## Input material
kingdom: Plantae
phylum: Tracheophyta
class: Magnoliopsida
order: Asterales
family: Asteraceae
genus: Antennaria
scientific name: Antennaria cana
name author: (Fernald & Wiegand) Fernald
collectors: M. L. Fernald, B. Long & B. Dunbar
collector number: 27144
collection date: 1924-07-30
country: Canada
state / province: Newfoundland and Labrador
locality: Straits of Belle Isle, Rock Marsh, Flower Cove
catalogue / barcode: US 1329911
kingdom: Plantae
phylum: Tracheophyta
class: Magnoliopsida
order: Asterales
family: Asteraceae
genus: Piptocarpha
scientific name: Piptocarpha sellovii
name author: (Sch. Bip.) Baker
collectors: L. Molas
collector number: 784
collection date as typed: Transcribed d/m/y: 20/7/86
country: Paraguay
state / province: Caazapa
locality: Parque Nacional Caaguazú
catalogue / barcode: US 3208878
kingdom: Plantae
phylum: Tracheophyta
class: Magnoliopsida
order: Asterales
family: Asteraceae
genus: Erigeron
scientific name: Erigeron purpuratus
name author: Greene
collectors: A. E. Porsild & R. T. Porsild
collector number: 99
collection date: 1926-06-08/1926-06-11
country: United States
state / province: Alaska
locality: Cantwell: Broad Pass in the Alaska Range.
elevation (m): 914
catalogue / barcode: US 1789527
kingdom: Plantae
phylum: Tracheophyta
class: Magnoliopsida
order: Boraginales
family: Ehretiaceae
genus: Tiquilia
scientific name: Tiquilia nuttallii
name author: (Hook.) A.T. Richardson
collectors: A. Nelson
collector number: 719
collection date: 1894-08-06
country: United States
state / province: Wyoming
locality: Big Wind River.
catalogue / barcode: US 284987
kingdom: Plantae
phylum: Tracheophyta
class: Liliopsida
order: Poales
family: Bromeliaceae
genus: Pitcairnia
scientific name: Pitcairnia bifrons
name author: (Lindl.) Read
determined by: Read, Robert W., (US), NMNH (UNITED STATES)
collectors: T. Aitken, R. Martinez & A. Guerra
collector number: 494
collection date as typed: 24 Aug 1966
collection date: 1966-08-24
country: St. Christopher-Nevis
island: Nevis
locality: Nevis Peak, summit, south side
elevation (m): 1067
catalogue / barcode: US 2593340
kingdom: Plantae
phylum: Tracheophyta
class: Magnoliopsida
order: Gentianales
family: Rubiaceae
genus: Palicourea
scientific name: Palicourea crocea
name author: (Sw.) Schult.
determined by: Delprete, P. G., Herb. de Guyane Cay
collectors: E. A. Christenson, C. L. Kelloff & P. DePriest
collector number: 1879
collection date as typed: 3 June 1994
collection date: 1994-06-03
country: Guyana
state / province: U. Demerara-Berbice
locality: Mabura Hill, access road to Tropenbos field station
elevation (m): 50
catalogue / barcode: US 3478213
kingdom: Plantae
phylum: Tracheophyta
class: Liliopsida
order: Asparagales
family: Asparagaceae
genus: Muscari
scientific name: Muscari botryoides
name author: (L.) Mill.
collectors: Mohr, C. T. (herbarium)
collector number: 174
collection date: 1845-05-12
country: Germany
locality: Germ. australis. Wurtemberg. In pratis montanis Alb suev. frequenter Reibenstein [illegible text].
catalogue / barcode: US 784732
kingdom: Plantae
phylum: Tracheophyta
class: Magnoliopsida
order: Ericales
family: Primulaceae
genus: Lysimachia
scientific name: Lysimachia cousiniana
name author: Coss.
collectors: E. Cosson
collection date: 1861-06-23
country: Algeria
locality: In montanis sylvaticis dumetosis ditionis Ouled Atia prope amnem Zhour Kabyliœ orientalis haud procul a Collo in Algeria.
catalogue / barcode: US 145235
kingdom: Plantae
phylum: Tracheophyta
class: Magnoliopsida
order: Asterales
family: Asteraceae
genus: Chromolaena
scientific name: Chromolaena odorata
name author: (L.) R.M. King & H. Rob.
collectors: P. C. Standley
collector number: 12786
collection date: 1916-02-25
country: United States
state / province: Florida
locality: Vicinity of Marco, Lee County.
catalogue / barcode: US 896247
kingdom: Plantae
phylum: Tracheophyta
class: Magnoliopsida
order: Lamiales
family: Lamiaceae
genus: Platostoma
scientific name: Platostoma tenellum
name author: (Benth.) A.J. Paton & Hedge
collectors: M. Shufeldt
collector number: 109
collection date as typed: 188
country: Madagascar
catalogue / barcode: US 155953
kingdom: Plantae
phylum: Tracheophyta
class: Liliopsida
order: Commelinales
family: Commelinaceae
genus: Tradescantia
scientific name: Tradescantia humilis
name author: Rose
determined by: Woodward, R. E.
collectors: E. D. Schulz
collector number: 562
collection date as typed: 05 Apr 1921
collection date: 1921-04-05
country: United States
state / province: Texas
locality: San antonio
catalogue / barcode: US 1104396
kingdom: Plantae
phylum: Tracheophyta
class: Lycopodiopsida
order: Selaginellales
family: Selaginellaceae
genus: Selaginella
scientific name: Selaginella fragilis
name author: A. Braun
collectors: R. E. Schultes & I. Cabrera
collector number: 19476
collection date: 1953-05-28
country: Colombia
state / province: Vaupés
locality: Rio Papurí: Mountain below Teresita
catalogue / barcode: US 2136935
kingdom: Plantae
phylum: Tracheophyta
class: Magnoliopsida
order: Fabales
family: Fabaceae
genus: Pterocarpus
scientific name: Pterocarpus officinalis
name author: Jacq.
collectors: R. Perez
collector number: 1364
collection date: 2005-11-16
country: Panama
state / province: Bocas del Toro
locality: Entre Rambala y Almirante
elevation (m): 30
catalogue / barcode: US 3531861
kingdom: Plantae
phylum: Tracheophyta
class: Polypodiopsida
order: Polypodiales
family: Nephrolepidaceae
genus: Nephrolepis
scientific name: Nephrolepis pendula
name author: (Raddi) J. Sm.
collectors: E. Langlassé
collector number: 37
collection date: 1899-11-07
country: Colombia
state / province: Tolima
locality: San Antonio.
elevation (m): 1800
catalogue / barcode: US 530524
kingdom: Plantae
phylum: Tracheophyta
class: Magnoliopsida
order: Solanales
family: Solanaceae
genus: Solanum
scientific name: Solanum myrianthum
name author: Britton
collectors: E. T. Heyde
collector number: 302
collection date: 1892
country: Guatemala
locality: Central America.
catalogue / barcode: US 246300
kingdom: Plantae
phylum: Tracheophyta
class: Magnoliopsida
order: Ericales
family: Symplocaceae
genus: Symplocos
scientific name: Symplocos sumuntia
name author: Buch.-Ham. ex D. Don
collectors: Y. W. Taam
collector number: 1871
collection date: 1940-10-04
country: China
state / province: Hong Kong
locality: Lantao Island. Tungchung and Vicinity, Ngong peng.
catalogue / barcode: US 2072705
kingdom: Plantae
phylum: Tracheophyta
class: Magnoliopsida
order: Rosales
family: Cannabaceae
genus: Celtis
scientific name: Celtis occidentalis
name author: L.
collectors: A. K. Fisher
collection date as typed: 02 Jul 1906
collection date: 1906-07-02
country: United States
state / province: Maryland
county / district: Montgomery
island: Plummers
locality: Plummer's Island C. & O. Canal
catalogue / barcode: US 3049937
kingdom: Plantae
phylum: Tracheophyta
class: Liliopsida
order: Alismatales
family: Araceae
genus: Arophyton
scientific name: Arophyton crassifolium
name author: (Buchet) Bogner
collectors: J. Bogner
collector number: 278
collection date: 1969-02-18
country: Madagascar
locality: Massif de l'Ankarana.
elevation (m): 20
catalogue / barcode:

## What the task asks
Switch every "collectors" in the records above to "collected by", leaving everything else unchanged.

## Written solution
kingdom: Plantae
phylum: Tracheophyta
class: Magnoliopsida
order: Asterales
family: Asteraceae
genus: Antennaria
scientific name: Antennaria cana
name author: (Fernald & Wiegand) Fernald
collected by: M. L. Fernald, B. Long & B. Dunbar
collector number: 27144
collection date: 1924-07-30
country: Canada
state / province: Newfoundland and Labrador
locality: Straits of Belle Isle, Rock Marsh, Flower Cove
catalogue / barcode: US 1329911
kingdom: Plantae
phylum: Tracheophyta
class: Magnoliopsida
order: Asterales
family: Asteraceae
genus: Piptocarpha
scientific name: Piptocarpha sellovii
name author: (Sch. Bip.) Baker
collected by: L. Molas
collector number: 784
collection date as typed: Transcribed d/m/y: 20/7/86
country: Paraguay
state / province: Caazapa
locality: Parque Nacional Caaguazú
catalogue / barcode: US 3208878
kingdom: Plantae
phylum: Tracheophyta
class: Magnoliopsida
order: Asterales
family: Asteraceae
genus: Erigeron
scientific name: Erigeron purpuratus
name author: Greene
collected by: A. E. Porsild & R. T. Porsild
collector number: 99
collection date: 1926-06-08/1926-06-11
country: United States
state / province: Alaska
locality: Cantwell: Broad Pass in the Alaska Range.
elevation (m): 914
catalogue / barcode: US 1789527
kingdom: Plantae
phylum: Tracheophyta
class: Magnoliopsida
order: Boraginales
family: Ehretiaceae
genus: Tiquilia
scientific name: Tiquilia nuttallii
name author: (Hook.) A.T. Richardson
collected by: A. Nelson
collector number: 719
collection date: 1894-08-06
country: United States
state / province: Wyoming
locality: Big Wind River.
catalogue / barcode: US 284987
kingdom: Plantae
phylum: Tracheophyta
class: Liliopsida
order: Poales
family: Bromeliaceae
genus: Pitcairnia
scientific name: Pitcairnia bifrons
name author: (Lindl.) Read
determined by: Read, Robert W., (US), NMNH (UNITED STATES)
collected by: T. Aitken, R. Martinez & A. Guerra
collector number: 494
collection date as typed: 24 Aug 1966
collection date: 1966-08-24
country: St. Christopher-Nevis
island: Nevis
locality: Nevis Peak, summit, south side
elevation (m): 1067
catalogue / barcode: US 2593340
kingdom: Plantae
phylum: Tracheophyta
class: Magnoliopsida
order: Gentianales
family: Rubiaceae
genus: Palicourea
scientific name: Palicourea crocea
name author: (Sw.) Schult.
determined by: Delprete, P. G., Herb. de Guyane Cay
collected by: E. A. Christenson, C. L. Kelloff & P. DePriest
collector number: 1879
collection date as typed: 3 June 1994
collection date: 1994-06-03
country: Guyana
state / province: U. Demerara-Berbice
locality: Mabura Hill, access road to Tropenbos field station
elevation (m): 50
catalogue / barcode: US 3478213
kingdom: Plantae
phylum: Tracheophyta
class: Liliopsida
order: Asparagales
family: Asparagaceae
genus: Muscari
scientific name: Muscari botryoides
name author: (L.) Mill.
collected by: Mohr, C. T. (herbarium)
collector number: 174
collection date: 1845-05-12
country: Germany
locality: Germ. australis. Wurtemberg. In pratis montanis Alb suev. frequenter Reibenstein [illegible text].
catalogue / barcode: US 784732
kingdom: Plantae
phylum: Tracheophyta
class: Magnoliopsida
order: Ericales
family: Primulaceae
genus: Lysimachia
scientific name: Lysimachia cousiniana
name author: Coss.
collected by: E. Cosson
collection date: 1861-06-23
country: Algeria
locality: In montanis sylvaticis dumetosis ditionis Ouled Atia prope amnem Zhour Kabyliœ orientalis haud procul a Collo in Algeria.
catalogue / barcode: US 145235
kingdom: Plantae
phylum: Tracheophyta
class: Magnoliopsida
order: Asterales
family: Asteraceae
genus: Chromolaena
scientific name: Chromolaena odorata
name author: (L.) R.M. King & H. Rob.
collected by: P. C. Standley
collector number: 12786
collection date: 1916-02-25
country: United States
state / province: Florida
locality: Vicinity of Marco, Lee County.
catalogue / barcode: US 896247
kingdom: Plantae
phylum: Tracheophyta
class: Magnoliopsida
order: Lamiales
family: Lamiaceae
genus: Platostoma
scientific name: Platostoma tenellum
name author: (Benth.) A.J. Paton & Hedge
collected by: M. Shufeldt
collector number: 109
collection date as typed: 188
country: Madagascar
catalogue / barcode: US 155953
kingdom: Plantae
phylum: Tracheophyta
class: Liliopsida
order: Commelinales
family: Commelinaceae
genus: Tradescantia
scientific name: Tradescantia humilis
name author: Rose
determined by: Woodward, R. E.
collected by: E. D. Schulz
collector number: 562
collection date as typed: 05 Apr 1921
collection date: 1921-04-05
country: United States
state / province: Texas
locality: San antonio
catalogue / barcode: US 1104396
kingdom: Plantae
phylum: Tracheophyta
class: Lycopodiopsida
order: Selaginellales
family: Selaginellaceae
genus: Selaginella
scientific name: Selaginella fragilis
name author: A. Braun
collected by: R. E. Schultes & I. Cabrera
collector number: 19476
collection date: 1953-05-28
country: Colombia
state / province: Vaupés
locality: Rio Papurí: Mountain below Teresita
catalogue / barcode: US 2136935
kingdom: Plantae
phylum: Tracheophyta
class: Magnoliopsida
order: Fabales
family: Fabaceae
genus: Pterocarpus
scientific name: Pterocarpus officinalis
name author: Jacq.
collected by: R. Perez
collector number: 1364
collection date: 2005-11-16
country: Panama
state / province: Bocas del Toro
locality: Entre Rambala y Almirante
elevation (m): 30
catalogue / barcode: US 3531861
kingdom: Plantae
phylum: Tracheophyta
class: Polypodiopsida
order: Polypodiales
family: Nephrolepidaceae
genus: Nephrolepis
scientific name: Nephrolepis pendula
name author: (Raddi) J. Sm.
collected by: E. Langlassé
collector number: 37
collection date: 1899-11-07
country: Colombia
state / province: Tolima
locality: San Antonio.
elevation (m): 1800
catalogue / barcode: US 530524
kingdom: Plantae
phylum: Tracheophyta
class: Magnoliopsida
order: Solanales
family: Solanaceae
genus: Solanum
scientific name: Solanum myrianthum
name author: Britton
collected by: E. T. Heyde
collector number: 302
collection date: 1892
country: Guatemala
locality: Central America.
catalogue / barcode: US 246300
kingdom: Plantae
phylum: Tracheophyta
class: Magnoliopsida
order: Ericales
family: Symplocaceae
genus: Symplocos
scientific name: Symplocos sumuntia
name author: Buch.-Ham. ex D. Don
collected by: Y. W. Taam
collector number: 1871
collection date: 1940-10-04
country: China
state / province: Hong Kong
locality: Lantao Island. Tungchung and Vicinity, Ngong peng.
catalogue / barcode: US 2072705
kingdom: Plantae
phylum: Tracheophyta
class: Magnoliopsida
order: Rosales
family: Cannabaceae
genus: Celtis
scientific name: Celtis occidentalis
name author: L.
collected by: A. K. Fisher
collection date as typed: 02 Jul 1906
collection date: 1906-07-02
country: United States
state / province: Maryland
county / district: Montgomery
island: Plummers
locality: Plummer's Island C. & O. Canal
catalogue / barcode: US 3049937
kingdom: Plantae
phylum: Tracheophyta
class: Liliopsida
order: Alismatales
family: Araceae
genus: Arophyton
scientific name: Arophyton crassifolium
name author: (Buchet) Bogner
collected by: J. Bogner
collector number: 278
collection date: 1969-02-18
country: Madagascar
locality: Massif de l'Ankarana.
elevation (m): 20
catalogue / barcode:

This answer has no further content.